His sister nodded. “It was a lot harder than writing bad poetry, which is what my schoolmistresses set me to doing, though they didn’t know it was bad. But I think better because of ii, do you know what I mean? Maybe you don’t, because they will teach boys some worthwhile things.”
“They would--till the Algarvians got their hands on the school,” Ealstan said bitterly. But he shook his head. He didn’t want to distract himself. “I didn’t know Father had taught you anything like that, though.”
“And up until not very long ago, I wouldn’t have told you, either.” Conberge’s grimace made Ealstan see the world in a way he hadn’t before. She said, “Men don’t usually want women to know too much or be too bright--or to show they know a lot or they’re bright, anyhow. If you ask me, it’s because most men don’t know that much and aren’t that bright themselves.”
“Don’t look at me like that when you say such things,” Ealstan said, which made his sister laugh. He grabbed another plum.
“All right, you can have that one, but that’s all,” Conberge said. “If you think you’ll get away with any more, you aren’t that bright.”
Ealstan laughed then. Perhaps drawn by his amusement and his sister’s, Sidroc came in from the door that opened on the courtyard. Seeing Ealstan with a plum in his hand, he grabbed one himself. Conberge couldn’t do anything about it, not with Ealstan eating one. As she turned back to the bread dough, Sidroc asked, “What’s so funny?” His voice came blurry around a big mouthful of plum. He looked a good deal like Ealstan, save that his nose bore a closer resemblance to a turnip than to a sickle blade.
“Getting stuck with bookkeeping problems,” Ealstan answered.
“Men,” Conberge added.
Sidroc looked from one of them to the other. Then, suspiciously, he looked at the plum. “Has this thing turned into brandy while I wasn’t looking?” he asked. Ealstan and Conberge both shrugged, so solemnly that they started laughing again. Sidroc snorted. “I think the two of you have gone daft, is what I think.”
“You’re probably right,” Ealstan told him. “They do say that too many bookkeeping problems--”
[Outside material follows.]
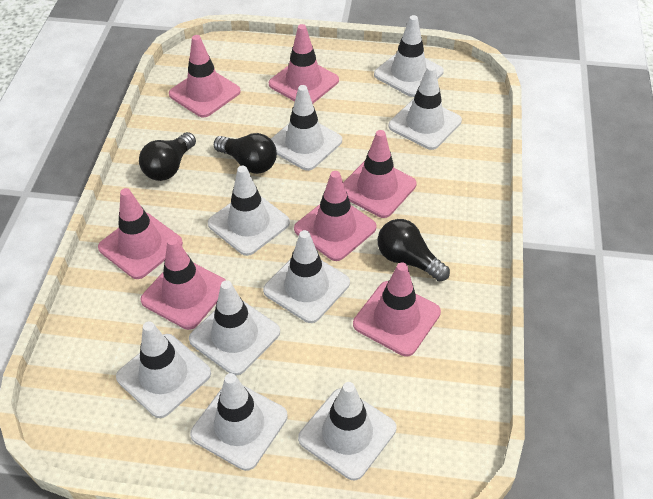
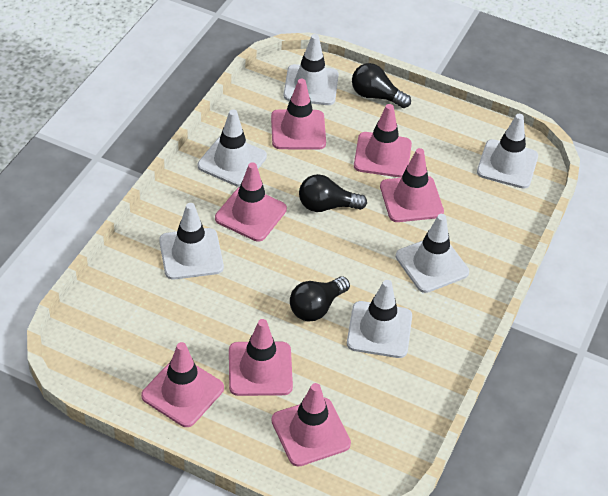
white traffic cone: 9 -> 6

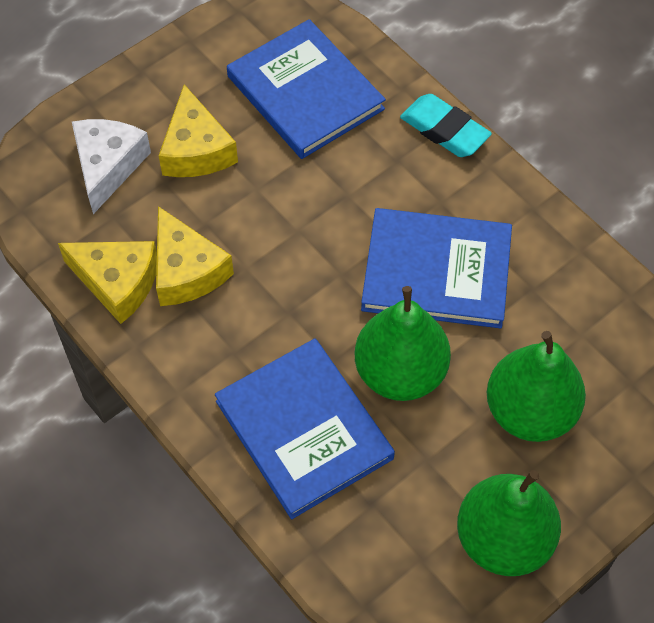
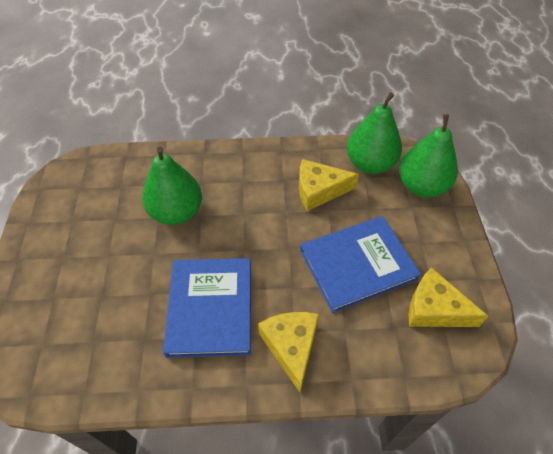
blue book: 3 -> 2
turquoise eraser: 1 -> 0
white cheese: 1 -> 0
“Compounded quarterly,” his sister broke in.
“Compounded quarterly, aye,” Ealstan agreed. “Bookkeeping problems compounded quarterly cause calcification of the brain.”
“Even you don’t know what that means,” Sidroc said.
“It means my brain is turning into a rock, like yours was to start with,” Ealstan said. “If the Algarvians had let you take stonelore, you would have found out for yourself.”
“Think you’re so smart.” Sidroc kept smiling, but his voice held an edge. “Well, maybe you are. But so what? So what?--that’s what I want to know. What’s it gotten you?” Without waiting for an answer, he pitched his plum pit into the trash basket and stalked out of the kitchen.